Google Book Search is a database of cataloged books. Some books are in their entirety, while others have only limited pages or snippets due to copyright law and the relationship of the publisher with Google's Partner Program.

The accuracy and relevancy of your Google Book Search results may not be as targeted, comprehensive, or fresh as the other services we recommend. The reason being when you search, you are searching through ALL of their indexed books, not just books specifically on scholarships and grants which you can do as stated before with Amazon.

The Advanced Book Search allows you to filter your search results in order to find the most recent and accessible books. For example, you can access the full version of books related to minority scholarships that were published in the last 2 years. Although very useful, the Google Book Search service can be very time consuming, so you may want to consider using this once you've exhausted all other resources.

Google Book Search.

Basic Search Can Be Frustrating: Use the Tricks You’ve Learned to Get Better Results

The most authoritative sources are .gov and .edu sites. This is why we’ve shown you how you can filter your web search queries to target this information.

Always make sure you check out the credentials of a scholarship source. Most popular college scholarship database and index sites contain verifiable information, but it may be outdated, and even extinct. Overcome outdated scholarship and grant information:

  • Check for a recent page update, usually noted at the bottom of web pages.
  • Cull scholarship information when applicable from dynamic sources, such as blogs and news clips. You’ve learned how to sort these, not only for precise relevance, but by publish date.
  • Pick up the phone and call scholarship contacts. Don’t let this intimidate you. Scholarship contacts would rather you have the correct information.

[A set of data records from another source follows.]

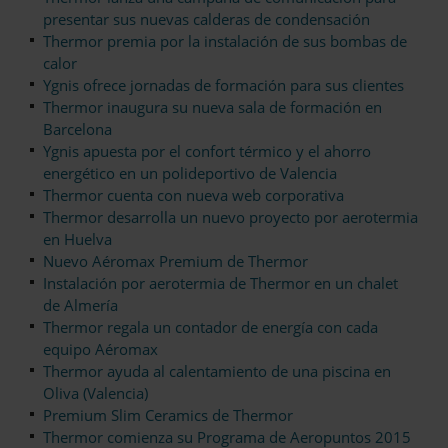
presentar sus nuevas calderas de condensación
Thermor premia por la instalación de sus bombas de
calor
Ygnis ofrece jornadas de formación para sus clientes
Thermor inaugura su nueva sala de formación en
Barcelona
Ygnis apuesta por el confort térmico y el ahorro
energético en un polideportivo de Valencia
Thermor cuenta con nueva web corporativa
Thermor desarrolla un nuevo proyecto por aerotermia
en Huelva
Nuevo Aéromax Premium de Thermor
Instalación por aerotermia de Thermor en un chalet
de Almería
Thermor regala un contador de energía con cada
equipo Aéromax
Thermor ayuda al calentamiento de una piscina en
Oliva (Valencia)
Premium Slim Ceramics de Thermor
Thermor comienza su Programa de Aeropuntos 2015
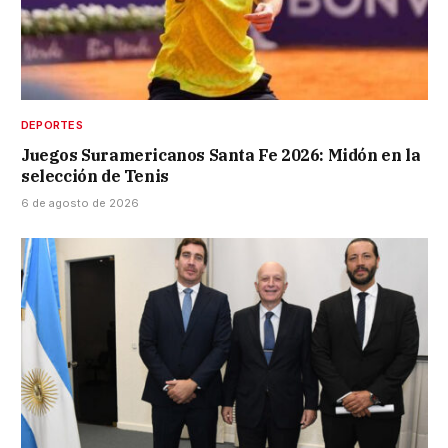
DEPORTES
Juegos Suramericanos Santa Fe 2026: Midón en la
selección de Tenis
6 de agosto de 2026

Agile and Targeted Search Realized

Free financial aid searches can be time consuming. You’ve learned how to apply Google’s brawn to your search. Start with a basic search, categorize the information in which you’re most interested, and follow this guide to make your Google scholarship and grant search increasingly agile and targeted.


  1. Princeton Survey Research Associates (2002). “A Matter of Trust: What Users Want From Web Sites. Results of a National Survey of Internet Users.”